● Your objective: Determine which lines of the records include the word "deeper", and copy them.

● Provided records:
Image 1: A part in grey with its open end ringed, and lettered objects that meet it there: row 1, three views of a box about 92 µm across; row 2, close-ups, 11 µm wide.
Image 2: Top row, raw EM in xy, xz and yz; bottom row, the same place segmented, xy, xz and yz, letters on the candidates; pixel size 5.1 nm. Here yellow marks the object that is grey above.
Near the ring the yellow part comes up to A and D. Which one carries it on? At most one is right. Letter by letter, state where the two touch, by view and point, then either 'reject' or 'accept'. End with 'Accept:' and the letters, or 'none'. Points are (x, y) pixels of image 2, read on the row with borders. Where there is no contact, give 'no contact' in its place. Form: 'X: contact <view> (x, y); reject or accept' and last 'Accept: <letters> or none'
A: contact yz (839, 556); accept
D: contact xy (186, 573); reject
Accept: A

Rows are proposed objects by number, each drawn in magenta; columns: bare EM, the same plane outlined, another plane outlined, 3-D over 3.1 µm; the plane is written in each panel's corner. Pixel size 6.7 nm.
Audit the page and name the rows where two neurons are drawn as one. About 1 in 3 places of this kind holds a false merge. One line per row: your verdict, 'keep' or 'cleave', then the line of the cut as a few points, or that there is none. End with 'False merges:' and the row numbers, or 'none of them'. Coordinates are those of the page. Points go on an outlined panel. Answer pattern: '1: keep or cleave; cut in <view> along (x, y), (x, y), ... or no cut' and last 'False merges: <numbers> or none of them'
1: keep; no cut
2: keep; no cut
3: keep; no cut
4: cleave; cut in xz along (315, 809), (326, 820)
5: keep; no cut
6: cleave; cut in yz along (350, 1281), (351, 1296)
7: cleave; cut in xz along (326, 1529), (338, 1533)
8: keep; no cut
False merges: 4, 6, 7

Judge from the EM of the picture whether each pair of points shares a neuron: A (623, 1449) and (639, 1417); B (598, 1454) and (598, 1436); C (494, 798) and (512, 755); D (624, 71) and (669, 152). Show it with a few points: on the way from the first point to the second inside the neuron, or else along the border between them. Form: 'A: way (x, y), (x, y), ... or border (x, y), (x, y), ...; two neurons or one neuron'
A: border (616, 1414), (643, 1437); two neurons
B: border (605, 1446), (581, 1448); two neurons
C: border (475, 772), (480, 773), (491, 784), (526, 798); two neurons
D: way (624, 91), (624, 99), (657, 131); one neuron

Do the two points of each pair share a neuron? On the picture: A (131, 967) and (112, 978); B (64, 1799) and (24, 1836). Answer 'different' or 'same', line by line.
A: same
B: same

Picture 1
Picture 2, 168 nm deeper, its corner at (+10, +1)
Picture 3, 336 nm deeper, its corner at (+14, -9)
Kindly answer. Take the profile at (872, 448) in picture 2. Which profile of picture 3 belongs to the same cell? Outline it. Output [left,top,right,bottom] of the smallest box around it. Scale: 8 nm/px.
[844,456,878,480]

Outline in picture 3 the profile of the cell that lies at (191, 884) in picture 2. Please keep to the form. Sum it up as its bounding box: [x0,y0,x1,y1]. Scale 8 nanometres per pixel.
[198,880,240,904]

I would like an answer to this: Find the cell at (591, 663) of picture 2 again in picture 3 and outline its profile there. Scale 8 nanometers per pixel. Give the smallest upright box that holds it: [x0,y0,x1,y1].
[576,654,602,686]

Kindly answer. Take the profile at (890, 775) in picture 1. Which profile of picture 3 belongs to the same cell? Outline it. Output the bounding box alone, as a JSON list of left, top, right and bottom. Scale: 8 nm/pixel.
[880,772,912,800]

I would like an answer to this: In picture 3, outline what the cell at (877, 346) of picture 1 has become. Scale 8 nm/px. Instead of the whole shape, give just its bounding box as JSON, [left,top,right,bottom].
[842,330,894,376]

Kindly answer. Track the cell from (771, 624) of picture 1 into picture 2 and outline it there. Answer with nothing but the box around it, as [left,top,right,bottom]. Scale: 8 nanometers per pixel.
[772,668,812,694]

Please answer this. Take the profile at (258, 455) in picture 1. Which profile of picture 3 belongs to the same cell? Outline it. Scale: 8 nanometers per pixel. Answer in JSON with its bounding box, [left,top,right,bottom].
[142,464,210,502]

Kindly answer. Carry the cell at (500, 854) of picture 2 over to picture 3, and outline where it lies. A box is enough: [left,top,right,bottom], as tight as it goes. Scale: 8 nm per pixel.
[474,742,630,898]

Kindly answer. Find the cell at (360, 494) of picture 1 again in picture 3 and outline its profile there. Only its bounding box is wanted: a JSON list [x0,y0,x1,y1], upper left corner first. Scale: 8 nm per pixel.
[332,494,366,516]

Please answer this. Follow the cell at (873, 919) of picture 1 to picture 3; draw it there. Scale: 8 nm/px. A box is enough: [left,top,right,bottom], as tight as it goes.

● Response:
Picture 2, 168 nm deeper, its corner at (+10, +1)
Picture 3, 336 nm deeper, its corner at (+14, -9)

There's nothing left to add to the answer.